For every line in the material below that holds "fire", report the line.

Top of DATA

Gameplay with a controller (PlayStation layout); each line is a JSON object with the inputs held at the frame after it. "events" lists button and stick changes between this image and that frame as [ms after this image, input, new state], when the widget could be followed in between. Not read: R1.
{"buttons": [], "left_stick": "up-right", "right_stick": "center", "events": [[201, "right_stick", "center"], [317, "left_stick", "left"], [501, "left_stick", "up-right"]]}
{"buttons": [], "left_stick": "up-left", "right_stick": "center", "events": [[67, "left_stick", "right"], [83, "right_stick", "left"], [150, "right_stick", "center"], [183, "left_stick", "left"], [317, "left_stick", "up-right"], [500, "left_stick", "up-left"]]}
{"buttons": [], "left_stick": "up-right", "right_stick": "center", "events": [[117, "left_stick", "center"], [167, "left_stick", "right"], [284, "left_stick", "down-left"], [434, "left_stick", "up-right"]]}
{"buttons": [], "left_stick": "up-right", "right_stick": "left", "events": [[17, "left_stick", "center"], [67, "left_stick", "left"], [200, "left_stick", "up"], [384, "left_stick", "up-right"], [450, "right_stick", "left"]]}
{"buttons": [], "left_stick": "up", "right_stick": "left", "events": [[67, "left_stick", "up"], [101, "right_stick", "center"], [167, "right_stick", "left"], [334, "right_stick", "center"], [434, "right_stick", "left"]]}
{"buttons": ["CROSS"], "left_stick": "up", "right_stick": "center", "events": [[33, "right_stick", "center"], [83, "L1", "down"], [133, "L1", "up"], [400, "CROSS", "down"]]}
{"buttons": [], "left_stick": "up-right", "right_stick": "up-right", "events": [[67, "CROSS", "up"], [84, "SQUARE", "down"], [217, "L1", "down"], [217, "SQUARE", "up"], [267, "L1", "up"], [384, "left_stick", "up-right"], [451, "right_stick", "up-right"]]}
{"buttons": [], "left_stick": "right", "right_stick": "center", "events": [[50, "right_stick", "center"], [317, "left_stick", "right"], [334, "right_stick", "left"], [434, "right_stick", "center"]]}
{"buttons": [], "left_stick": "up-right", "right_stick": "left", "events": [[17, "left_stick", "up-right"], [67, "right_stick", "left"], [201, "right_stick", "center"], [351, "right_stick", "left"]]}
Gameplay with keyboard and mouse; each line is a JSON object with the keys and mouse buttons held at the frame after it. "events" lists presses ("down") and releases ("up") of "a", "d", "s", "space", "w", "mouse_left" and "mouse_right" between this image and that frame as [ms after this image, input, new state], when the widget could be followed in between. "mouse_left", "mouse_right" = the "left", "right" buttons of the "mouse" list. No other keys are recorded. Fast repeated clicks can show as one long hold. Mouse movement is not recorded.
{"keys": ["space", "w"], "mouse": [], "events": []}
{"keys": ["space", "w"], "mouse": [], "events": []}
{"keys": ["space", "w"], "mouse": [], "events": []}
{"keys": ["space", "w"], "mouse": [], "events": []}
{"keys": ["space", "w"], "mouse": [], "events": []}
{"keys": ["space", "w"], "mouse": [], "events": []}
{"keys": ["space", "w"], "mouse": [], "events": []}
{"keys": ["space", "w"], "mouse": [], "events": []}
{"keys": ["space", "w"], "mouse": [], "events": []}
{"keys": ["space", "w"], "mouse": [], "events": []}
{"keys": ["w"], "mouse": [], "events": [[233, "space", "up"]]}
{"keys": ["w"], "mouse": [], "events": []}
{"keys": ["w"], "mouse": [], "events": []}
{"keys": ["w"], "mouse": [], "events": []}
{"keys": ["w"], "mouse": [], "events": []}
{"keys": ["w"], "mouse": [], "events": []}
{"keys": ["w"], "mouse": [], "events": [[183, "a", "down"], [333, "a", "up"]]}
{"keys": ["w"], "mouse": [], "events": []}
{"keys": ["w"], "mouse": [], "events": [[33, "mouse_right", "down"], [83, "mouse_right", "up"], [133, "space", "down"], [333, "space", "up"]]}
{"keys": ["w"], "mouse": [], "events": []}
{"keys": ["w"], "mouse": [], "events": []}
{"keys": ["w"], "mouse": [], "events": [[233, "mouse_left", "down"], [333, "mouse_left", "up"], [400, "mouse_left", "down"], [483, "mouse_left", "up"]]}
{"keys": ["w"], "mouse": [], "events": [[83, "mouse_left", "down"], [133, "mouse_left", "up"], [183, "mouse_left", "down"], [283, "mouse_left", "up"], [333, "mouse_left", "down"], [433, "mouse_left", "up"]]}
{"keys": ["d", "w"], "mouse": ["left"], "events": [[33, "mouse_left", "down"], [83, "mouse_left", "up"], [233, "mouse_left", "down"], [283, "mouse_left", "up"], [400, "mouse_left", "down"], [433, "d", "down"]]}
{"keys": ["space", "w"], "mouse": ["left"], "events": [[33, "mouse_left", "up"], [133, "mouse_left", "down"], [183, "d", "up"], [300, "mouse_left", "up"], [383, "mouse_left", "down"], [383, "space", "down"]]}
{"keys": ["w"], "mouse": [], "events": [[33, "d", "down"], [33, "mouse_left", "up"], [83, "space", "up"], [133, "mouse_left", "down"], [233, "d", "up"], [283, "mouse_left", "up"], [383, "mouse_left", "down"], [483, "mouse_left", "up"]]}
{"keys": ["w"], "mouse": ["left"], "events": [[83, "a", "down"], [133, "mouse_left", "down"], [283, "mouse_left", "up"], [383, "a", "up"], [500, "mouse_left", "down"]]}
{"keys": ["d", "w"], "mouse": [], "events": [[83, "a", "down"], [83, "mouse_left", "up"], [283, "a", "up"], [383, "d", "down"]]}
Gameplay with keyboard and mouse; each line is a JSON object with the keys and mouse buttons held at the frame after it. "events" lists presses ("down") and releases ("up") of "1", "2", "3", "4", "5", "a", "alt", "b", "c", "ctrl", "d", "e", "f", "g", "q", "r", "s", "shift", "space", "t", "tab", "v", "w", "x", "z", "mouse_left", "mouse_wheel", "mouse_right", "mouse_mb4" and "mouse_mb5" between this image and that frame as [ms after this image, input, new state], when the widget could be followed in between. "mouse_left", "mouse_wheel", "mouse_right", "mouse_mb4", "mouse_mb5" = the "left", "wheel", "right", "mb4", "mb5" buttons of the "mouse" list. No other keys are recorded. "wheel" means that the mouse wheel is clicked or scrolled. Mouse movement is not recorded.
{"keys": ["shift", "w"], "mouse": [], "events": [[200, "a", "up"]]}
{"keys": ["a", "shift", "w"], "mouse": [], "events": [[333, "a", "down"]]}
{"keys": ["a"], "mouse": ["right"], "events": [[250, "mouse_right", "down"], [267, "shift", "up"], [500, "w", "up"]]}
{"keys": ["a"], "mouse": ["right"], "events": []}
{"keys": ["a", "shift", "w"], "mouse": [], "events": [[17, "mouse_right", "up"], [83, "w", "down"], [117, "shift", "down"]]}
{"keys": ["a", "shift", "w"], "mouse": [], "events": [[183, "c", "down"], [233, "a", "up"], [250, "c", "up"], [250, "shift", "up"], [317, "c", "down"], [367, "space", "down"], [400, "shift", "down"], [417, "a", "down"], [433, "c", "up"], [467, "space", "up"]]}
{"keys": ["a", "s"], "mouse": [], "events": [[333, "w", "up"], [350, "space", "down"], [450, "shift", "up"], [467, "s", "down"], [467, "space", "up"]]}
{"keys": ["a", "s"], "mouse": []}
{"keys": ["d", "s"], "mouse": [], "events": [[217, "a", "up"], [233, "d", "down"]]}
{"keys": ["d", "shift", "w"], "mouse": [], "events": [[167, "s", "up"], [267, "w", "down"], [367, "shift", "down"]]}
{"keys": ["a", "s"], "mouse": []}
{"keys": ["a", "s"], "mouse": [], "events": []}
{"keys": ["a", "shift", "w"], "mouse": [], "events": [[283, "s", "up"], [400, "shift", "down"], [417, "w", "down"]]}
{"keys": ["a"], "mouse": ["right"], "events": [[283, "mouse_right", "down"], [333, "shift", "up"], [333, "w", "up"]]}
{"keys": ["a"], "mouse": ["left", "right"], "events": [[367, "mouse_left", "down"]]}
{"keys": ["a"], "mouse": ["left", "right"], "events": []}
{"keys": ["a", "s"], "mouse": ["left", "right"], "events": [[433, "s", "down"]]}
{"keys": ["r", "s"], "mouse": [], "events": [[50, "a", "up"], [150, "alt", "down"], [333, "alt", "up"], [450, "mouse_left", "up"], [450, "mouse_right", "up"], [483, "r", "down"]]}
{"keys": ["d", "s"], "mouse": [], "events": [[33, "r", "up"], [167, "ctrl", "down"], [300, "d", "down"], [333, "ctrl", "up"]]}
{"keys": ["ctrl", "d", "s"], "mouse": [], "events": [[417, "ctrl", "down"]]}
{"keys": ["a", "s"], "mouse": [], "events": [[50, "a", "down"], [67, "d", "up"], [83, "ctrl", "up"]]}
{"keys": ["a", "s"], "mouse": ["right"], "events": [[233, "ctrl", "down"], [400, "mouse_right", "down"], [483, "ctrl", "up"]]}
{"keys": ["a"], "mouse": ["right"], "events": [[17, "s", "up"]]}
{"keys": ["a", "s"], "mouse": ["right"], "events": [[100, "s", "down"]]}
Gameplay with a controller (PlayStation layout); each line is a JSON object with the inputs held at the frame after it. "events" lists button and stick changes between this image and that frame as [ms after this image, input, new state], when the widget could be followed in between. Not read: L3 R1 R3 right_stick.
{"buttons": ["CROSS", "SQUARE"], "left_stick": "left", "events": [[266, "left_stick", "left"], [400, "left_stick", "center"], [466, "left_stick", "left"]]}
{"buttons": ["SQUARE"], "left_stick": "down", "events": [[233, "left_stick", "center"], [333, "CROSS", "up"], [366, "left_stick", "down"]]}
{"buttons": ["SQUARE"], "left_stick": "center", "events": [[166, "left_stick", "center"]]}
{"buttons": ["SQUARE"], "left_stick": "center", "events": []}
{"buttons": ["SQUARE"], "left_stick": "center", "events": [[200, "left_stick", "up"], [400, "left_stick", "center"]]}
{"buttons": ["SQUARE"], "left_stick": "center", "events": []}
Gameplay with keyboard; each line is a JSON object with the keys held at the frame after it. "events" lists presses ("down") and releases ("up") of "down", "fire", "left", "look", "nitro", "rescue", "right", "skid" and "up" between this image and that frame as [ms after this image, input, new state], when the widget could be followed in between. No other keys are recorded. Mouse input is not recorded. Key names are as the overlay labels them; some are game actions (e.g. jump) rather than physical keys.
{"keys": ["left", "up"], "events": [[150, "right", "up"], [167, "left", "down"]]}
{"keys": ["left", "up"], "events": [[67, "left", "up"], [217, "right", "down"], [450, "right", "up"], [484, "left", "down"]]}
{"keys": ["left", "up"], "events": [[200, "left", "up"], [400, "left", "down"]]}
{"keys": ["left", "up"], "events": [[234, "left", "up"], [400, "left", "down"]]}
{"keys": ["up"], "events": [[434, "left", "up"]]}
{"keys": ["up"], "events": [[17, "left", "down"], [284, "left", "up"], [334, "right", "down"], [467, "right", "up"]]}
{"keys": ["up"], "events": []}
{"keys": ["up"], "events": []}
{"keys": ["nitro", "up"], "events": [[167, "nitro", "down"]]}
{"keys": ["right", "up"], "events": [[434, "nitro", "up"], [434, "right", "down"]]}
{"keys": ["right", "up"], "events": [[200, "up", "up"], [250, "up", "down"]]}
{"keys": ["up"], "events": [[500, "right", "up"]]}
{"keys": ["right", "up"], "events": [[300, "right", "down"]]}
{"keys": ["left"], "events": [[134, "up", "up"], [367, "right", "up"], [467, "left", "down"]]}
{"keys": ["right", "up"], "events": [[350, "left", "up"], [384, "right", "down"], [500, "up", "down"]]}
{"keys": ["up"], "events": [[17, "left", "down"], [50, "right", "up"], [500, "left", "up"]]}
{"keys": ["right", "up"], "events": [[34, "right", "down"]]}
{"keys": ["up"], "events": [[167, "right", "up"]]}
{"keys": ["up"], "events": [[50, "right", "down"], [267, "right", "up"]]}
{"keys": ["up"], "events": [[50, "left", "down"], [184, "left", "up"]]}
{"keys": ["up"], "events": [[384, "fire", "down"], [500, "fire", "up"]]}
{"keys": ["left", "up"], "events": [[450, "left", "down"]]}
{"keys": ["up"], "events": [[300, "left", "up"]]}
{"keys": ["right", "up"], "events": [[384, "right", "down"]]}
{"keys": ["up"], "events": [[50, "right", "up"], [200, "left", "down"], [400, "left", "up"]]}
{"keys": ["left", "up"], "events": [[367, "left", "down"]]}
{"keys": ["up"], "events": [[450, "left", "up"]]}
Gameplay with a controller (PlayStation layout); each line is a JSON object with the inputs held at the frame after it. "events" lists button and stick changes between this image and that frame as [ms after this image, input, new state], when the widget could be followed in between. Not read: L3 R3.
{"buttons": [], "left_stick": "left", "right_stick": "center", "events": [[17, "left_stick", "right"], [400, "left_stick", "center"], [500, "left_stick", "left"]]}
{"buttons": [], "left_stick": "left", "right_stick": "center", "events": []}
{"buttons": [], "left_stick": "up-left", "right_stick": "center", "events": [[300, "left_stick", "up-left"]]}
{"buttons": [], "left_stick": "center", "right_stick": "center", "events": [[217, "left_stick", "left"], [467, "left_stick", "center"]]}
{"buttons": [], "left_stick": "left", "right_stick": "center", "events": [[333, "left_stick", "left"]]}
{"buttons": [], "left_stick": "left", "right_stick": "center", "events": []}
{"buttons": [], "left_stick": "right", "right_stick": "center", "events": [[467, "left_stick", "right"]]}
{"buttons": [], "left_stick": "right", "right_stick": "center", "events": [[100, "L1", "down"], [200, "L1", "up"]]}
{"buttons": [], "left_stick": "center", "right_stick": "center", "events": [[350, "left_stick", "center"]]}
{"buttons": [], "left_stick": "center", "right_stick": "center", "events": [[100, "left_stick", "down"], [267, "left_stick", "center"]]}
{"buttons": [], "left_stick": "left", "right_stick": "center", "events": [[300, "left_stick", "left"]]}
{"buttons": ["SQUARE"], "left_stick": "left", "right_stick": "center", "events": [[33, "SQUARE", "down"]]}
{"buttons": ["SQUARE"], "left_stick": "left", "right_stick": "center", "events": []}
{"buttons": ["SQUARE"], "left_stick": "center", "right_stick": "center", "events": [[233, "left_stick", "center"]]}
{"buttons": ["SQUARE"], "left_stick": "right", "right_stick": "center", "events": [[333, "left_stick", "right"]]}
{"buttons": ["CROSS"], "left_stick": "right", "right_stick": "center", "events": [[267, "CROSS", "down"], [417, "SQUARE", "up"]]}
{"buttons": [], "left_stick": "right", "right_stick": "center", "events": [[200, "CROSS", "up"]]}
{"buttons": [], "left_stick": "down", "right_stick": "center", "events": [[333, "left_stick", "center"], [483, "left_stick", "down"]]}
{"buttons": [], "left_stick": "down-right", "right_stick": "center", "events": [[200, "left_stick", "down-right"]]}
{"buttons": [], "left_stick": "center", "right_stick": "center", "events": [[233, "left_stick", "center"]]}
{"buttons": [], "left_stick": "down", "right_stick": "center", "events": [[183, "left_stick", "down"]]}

Bottom of DATA

## ANSWER TO THIS PROBLEM
Gameplay with keyboard; each line is a JSON object with the keys held at the frame after it. "events" lists presses ("down") and releases ("up") of "down", "fire", "left", "look", "nitro", "rescue", "right", "skid" and "up" between this image and that frame as [ms after this image, input, new state], when the widget could be followed in between. No other keys are recorded. Mouse input is not recorded. Key names are as the overlay labels them; some are game actions (e.g. jump) rather than physical keys.
{"keys": ["up"], "events": [[384, "fire", "down"], [500, "fire", "up"]]}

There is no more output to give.